2009 has already been a year of major change in people's personal and work lives. Jobs have been lost, loved ones have been lost, and families' financial situations have changed. Many things we have always depended upon to be true no longer are. "Accepting and adjusting to change is seldom easy," according to Donna Andrusyk, ISU Extension Families Field Specialist. "When major changes occur in our lives it's common to experience strong emotions and inner turmoil."

Andrusyk says changes often involve events you can't control. We can't keep things from changing. But we can control how we deal with our emotions, thoughts, attitude and other effects of major changes.

The author William Bridges identified three phases of a transition, the process we have to go through to cope with major change. He said the first phase is Endings, which includes "letting go" of what was. Letting go isn't easy, and often involves the grief process. Every change begins with an ending, the loss of something that was. Being able to acknowledge that things are no longer the same as what they were before the change is essential to coping with that sense of loss.

The second phase Bridges calls the Wilderness Period. This is the time between the old and the new. We need to spend time thinking through what has ended and eventually come to terms with and accept it. Sue Vineyard, author of How to Take Care of You, writes, "We need to take a step backward and simply click our mind into neutral gear as we gather perspective, say goodbye to what was, and strengthen ourselves peacefully to handle the confusion and subsequent new beginnings that are demanded by change."
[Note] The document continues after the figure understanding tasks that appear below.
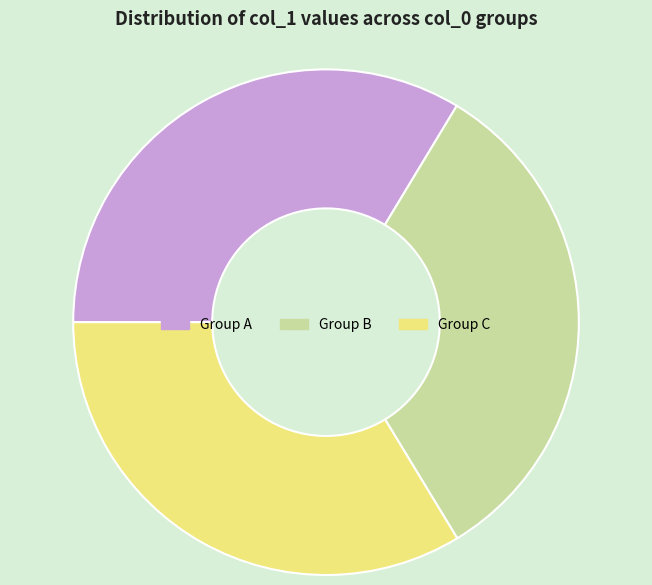

Which slice is the smallest?

Group B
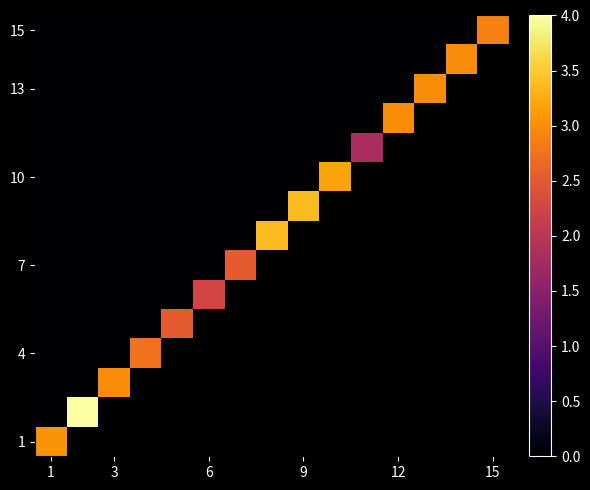

Between 15 and 1, which is larger?

15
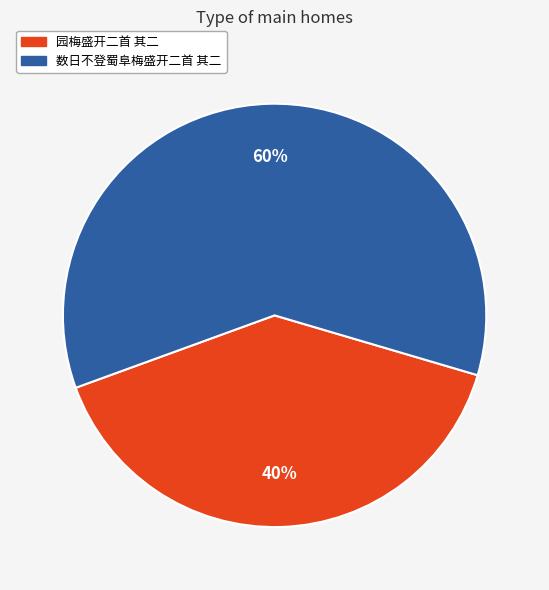

Rank the categories by value from lowest to highest.

园梅盛开二首 其二, 数日不登蜀阜梅盛开二首 其二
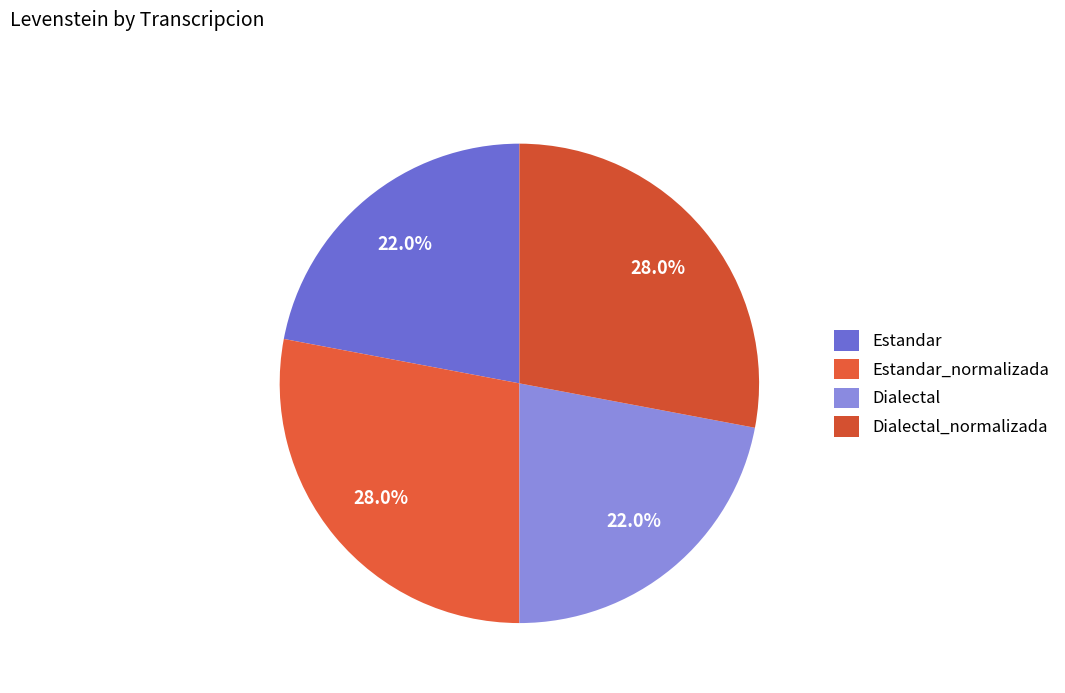

Count the number of slices in the pie.

4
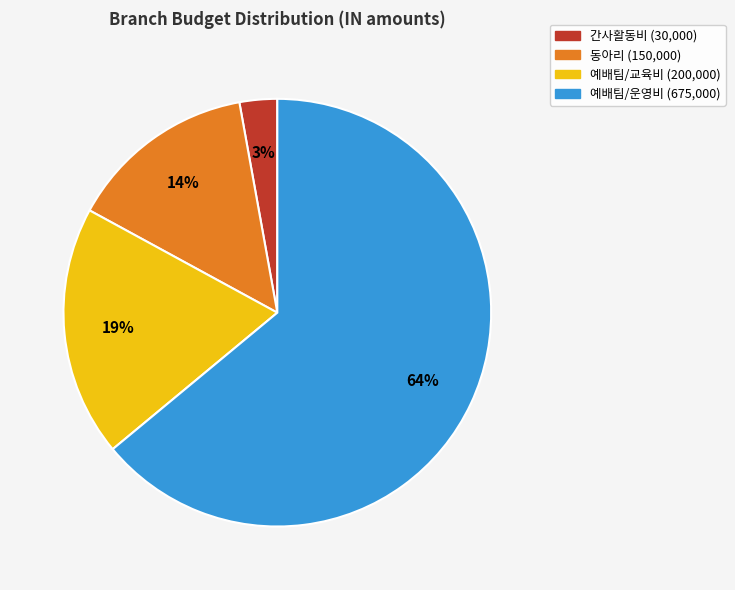

Is there any slice that represents more than half of the pie?

Yes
The third phase, the New Beginning, is a time when we start to move forward. It is achieved only after we have dealt with what has ended and spent the necessary time in the wilderness period.

Understanding the transition process can be helpful in dealing with our reactions to a difficult change. It also explains why we may not feel good even when we have made the best possible decision.

If you are stuck at one of the transition phases, perhaps the "letting go" has not yet occurred. It might be time to discuss your feelings with an understanding person. Professional counseling can help people cope with feelings of loss.